Have to be honest, though: I think I saw an ad for The Conners several weeks ago which highlighted that this was indeed going to be the last season of the show. This series finale didn't really hit me out of the blue, but I forgot that commercial from several weeks ago as soon as it was over. In one ear and out the other, and I almost missed seeing the whole damn thing.
I knew there were times I got home on Wednesdays over the past six weeks before 7 p.m. I had the chance to turn on the TV and see the show, and yet I didn't. I was probably scrolling through my phone as a way to decompress from a long day at work.
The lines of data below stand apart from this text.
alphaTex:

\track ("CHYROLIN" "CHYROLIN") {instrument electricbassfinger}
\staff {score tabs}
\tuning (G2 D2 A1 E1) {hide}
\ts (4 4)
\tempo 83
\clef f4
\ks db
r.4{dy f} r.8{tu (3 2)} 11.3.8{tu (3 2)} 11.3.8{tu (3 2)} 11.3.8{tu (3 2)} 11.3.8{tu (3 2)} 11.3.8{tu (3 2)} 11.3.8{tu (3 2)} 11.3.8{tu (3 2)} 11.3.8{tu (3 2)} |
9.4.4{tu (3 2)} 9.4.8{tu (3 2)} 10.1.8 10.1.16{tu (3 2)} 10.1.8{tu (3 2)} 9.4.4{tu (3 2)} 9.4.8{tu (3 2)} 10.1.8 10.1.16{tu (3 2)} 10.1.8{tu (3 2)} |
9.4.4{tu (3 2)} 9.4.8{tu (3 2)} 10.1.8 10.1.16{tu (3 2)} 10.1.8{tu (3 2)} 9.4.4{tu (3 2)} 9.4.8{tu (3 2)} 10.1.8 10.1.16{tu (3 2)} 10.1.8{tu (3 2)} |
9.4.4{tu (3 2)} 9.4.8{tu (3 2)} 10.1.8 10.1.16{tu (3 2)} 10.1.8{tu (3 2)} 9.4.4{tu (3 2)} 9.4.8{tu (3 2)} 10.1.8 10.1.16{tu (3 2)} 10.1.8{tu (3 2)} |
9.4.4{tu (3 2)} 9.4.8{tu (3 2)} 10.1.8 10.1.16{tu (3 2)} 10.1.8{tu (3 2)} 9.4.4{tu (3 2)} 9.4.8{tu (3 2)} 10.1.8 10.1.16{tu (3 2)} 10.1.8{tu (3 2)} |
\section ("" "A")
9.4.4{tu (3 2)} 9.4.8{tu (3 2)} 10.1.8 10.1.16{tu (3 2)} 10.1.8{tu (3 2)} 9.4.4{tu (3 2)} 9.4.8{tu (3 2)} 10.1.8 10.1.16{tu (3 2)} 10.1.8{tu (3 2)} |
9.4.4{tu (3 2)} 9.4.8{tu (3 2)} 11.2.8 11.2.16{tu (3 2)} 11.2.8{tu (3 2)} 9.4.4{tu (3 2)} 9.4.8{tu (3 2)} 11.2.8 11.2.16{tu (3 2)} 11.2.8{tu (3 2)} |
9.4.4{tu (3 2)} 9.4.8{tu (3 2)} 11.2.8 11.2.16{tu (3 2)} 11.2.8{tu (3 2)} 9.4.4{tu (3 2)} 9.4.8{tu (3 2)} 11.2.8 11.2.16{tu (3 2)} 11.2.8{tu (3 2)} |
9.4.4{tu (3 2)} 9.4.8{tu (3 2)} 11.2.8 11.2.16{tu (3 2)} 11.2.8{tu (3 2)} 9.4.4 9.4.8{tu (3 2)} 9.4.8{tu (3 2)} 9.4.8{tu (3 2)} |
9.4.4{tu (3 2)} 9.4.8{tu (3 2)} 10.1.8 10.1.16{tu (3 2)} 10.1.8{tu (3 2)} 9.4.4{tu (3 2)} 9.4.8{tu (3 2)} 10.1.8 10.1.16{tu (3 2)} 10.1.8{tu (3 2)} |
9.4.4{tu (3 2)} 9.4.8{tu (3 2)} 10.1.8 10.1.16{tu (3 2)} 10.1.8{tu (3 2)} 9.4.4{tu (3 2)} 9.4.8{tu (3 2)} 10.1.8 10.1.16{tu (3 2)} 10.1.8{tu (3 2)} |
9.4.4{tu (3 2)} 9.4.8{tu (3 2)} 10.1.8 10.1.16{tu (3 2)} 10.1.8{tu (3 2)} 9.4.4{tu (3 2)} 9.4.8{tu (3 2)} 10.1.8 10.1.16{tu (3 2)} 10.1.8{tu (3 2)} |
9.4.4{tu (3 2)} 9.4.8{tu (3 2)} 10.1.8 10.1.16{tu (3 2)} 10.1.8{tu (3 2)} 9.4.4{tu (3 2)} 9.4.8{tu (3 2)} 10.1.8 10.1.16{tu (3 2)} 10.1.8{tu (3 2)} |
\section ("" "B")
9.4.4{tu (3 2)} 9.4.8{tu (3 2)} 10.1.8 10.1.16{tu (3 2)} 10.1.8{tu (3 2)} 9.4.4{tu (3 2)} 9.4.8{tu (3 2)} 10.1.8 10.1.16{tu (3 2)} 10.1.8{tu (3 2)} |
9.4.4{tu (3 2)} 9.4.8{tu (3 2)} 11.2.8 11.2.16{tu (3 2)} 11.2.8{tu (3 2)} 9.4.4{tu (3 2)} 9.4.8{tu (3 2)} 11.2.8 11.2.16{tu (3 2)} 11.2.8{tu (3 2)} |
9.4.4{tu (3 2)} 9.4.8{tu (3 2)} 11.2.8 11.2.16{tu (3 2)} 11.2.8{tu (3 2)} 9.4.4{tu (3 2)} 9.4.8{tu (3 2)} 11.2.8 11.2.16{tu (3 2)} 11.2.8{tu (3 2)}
I could have been watching The Conners instead, and now I feel bad that I didn't.
Moreover, I feel bad that I didn't catch the final two episodes, which aired back-to-back last/Wednesday night. Work was murdering me yesterday/Wednesday. I could have left it over for the next day, but I knew that there would be more work beyond the work I left for me today/Thursday, and I really, really want to go out to an NFL Draft party in the evening, and I'm determined to leave so that I get to somewhere to watch by 7, and that means staying late last/Wednesday night to give myself every opportunity to get all the work done and, fingers crossed, leave at a not-too-obscene time this/Thursday evening. But as soon as I decided that I would miss the first episode of The Conners at 7 (which is the penultimate episode of the series) due to work, I surmised that I would miss the beginning of the second episode, aka the series finale, at 7:30. I had to stay late, and then I indulged in some leftover taco bar food that had been laying out at room temperature in the break room. (The company catered lunch yesterday/Wednesday.) If I had skipped the ad hoc nachos I made for myself, I might've been able to get home in time. Instead, I think I caught the last 15 minutes of the finale, maybe less. Maybe I can see those episodes somewhere else for free.
Still, the guilt lingers. I wish I could've remembered that The Conners likely started their season some time in the spring. I wish I could've pried my eyes from my phone and laid them on the television set once the clock struck 7, just out of curiosity. I wish a lot of things that I let slip from my hands.